Collected data:
Segment Open

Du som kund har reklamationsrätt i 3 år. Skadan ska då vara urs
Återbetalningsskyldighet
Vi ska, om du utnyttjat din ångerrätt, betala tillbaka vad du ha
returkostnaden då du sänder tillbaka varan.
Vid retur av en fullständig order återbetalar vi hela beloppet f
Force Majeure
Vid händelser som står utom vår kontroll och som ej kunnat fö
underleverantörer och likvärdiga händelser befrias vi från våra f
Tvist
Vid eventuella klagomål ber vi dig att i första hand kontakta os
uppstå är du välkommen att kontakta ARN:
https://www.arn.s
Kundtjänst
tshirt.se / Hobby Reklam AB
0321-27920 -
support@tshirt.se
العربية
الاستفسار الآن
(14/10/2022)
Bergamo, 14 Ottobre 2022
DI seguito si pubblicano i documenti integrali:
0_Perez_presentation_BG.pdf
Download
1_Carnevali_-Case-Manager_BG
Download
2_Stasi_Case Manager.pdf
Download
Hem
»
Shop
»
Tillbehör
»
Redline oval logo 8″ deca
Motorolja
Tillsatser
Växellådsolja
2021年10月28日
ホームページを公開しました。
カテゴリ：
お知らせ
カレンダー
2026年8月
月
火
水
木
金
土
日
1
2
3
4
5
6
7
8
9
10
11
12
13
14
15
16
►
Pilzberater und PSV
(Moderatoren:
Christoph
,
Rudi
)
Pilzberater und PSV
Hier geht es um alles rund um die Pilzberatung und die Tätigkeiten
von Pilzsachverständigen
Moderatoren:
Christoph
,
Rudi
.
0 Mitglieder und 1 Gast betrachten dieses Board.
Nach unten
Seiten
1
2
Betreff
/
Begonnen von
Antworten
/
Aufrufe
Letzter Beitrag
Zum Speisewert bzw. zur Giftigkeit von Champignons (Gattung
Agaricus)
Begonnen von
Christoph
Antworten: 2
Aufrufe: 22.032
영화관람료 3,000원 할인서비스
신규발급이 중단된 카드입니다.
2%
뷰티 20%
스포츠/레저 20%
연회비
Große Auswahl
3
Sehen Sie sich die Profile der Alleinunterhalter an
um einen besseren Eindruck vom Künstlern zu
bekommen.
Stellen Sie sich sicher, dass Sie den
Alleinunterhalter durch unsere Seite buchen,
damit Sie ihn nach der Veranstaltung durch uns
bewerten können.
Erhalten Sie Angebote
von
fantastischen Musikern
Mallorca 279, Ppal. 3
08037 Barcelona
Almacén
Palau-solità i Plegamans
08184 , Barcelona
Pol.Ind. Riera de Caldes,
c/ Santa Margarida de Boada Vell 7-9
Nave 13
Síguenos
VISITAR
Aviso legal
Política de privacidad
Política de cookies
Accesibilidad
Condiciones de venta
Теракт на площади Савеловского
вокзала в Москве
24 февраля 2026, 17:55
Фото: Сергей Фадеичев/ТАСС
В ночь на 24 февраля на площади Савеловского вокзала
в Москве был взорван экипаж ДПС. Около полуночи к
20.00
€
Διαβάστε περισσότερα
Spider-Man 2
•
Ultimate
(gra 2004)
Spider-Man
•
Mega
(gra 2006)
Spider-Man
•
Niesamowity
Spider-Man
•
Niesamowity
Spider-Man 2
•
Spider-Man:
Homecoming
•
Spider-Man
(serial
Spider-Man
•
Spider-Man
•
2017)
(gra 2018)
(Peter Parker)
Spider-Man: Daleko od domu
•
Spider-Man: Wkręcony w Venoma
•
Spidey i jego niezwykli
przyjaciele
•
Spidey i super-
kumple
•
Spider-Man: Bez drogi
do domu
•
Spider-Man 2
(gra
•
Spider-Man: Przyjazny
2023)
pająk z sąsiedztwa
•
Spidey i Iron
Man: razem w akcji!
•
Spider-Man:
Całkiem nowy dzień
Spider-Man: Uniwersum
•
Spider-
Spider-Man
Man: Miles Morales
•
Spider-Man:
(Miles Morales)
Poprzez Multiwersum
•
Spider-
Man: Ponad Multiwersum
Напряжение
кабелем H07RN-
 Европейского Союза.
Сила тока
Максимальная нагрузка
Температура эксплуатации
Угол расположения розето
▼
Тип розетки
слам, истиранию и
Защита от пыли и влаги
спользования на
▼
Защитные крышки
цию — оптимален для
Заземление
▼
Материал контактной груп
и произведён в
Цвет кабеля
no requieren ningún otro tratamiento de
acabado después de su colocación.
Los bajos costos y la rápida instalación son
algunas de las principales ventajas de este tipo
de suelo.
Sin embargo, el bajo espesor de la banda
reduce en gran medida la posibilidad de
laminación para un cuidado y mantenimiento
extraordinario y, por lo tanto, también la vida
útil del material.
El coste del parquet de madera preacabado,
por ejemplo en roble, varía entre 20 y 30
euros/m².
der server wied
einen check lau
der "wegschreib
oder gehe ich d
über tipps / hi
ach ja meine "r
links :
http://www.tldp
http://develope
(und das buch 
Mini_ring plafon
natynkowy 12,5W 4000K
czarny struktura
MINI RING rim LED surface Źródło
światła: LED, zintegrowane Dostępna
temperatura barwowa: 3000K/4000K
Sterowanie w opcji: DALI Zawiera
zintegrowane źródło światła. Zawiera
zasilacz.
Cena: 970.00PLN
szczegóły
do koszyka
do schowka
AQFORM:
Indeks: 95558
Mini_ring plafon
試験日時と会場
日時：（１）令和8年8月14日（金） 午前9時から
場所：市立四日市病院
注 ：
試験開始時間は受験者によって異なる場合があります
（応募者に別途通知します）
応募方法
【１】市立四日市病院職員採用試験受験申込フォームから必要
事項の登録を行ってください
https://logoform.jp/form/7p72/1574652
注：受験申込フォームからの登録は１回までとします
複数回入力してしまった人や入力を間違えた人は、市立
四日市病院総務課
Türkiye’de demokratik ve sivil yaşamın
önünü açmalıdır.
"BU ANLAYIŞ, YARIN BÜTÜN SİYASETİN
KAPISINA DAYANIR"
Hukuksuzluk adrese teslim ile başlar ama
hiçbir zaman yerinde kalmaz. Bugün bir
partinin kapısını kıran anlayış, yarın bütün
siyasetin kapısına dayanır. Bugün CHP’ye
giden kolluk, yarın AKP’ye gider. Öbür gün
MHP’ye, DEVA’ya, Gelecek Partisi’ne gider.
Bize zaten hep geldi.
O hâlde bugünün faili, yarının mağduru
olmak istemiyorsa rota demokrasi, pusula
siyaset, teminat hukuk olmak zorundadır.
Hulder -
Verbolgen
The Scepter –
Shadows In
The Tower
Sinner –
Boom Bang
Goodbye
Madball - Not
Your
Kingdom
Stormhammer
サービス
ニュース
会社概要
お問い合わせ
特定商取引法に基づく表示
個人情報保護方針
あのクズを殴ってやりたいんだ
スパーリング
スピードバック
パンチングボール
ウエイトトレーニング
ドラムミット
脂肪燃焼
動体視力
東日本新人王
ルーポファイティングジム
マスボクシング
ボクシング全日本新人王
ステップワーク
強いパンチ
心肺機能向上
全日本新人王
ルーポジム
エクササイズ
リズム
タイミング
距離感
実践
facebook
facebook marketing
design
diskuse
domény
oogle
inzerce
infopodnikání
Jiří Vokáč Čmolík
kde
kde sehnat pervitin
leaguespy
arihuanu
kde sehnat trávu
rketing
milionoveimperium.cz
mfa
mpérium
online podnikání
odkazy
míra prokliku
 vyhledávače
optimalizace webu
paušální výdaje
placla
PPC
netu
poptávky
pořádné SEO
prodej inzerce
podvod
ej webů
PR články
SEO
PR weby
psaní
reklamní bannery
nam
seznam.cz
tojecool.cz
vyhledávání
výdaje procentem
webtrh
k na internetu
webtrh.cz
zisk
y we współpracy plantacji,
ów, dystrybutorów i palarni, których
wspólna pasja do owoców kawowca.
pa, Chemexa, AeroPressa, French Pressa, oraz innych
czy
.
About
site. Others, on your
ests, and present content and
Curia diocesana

Segment Closed

For the word "tillbaka", show every line of the entries that holds it.

Vi ska, om du utnyttjat din ångerrätt, betala tillbaka vad du ha
returkostnaden då du sänder tillbaka varan.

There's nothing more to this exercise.